### [Task details]
Below are some entries. Copy each line that holds the string "down".

### [Material provided]
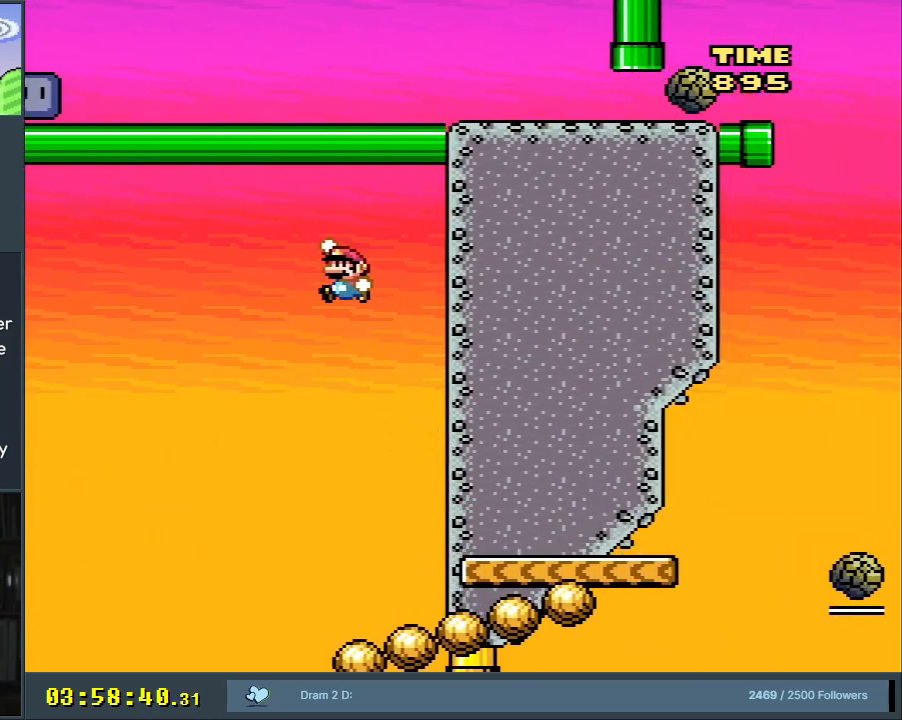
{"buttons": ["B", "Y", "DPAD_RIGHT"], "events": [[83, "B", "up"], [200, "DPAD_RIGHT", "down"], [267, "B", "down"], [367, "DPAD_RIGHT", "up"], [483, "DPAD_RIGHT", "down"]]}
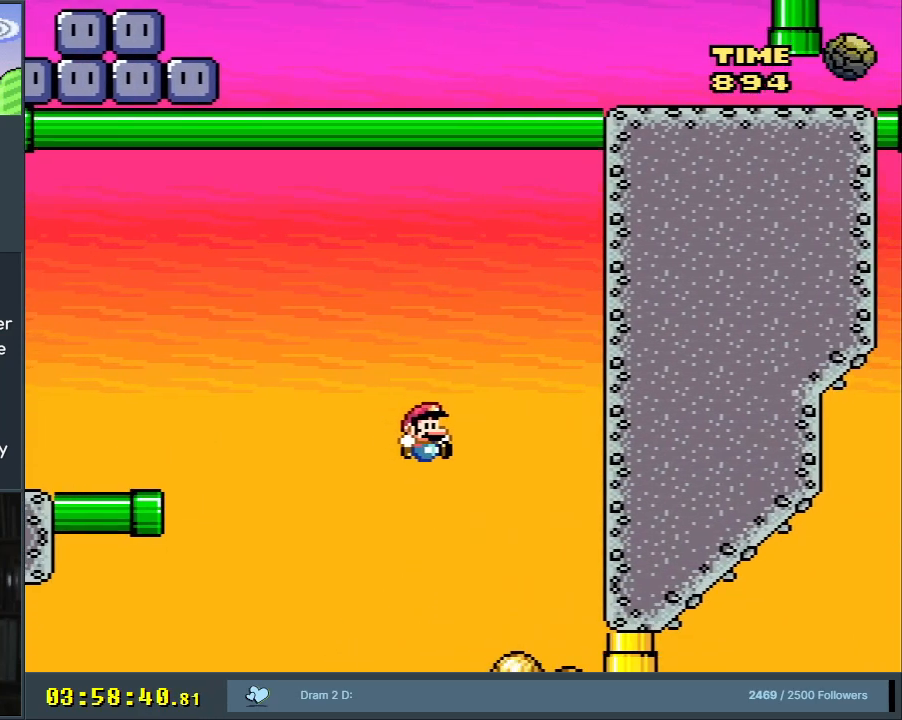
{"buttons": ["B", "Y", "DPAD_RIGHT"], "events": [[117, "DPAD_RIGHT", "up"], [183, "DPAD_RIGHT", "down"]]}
==
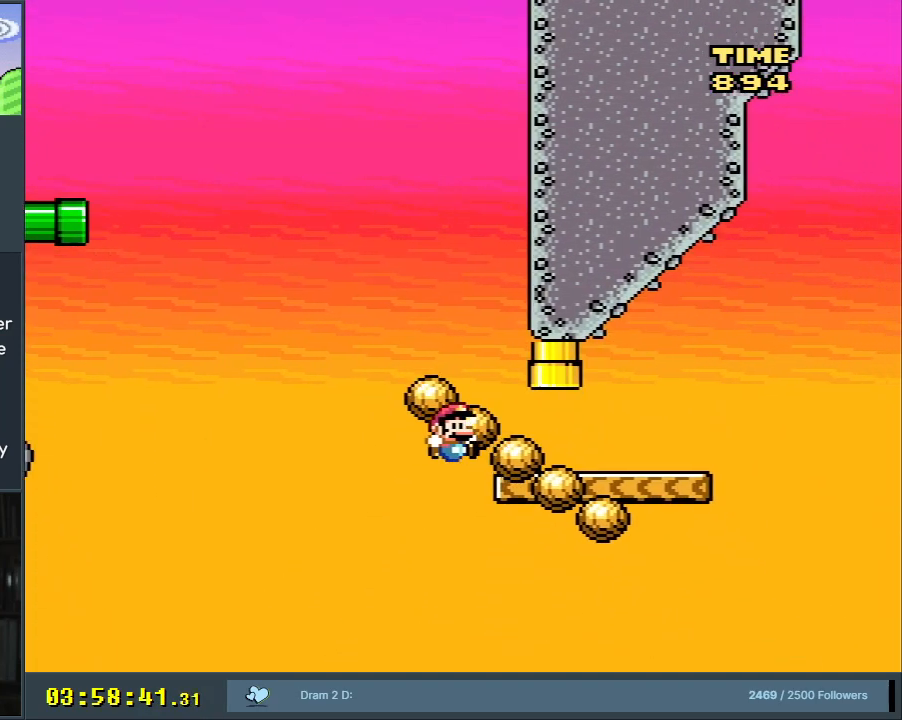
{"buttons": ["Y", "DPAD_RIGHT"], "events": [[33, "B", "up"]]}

### [Solution to this problem]
{"buttons": ["B", "Y", "DPAD_RIGHT"], "events": [[83, "B", "up"], [200, "DPAD_RIGHT", "down"], [267, "B", "down"], [367, "DPAD_RIGHT", "up"], [483, "DPAD_RIGHT", "down"]]}
{"buttons": ["B", "Y", "DPAD_RIGHT"], "events": [[117, "DPAD_RIGHT", "up"], [183, "DPAD_RIGHT", "down"]]}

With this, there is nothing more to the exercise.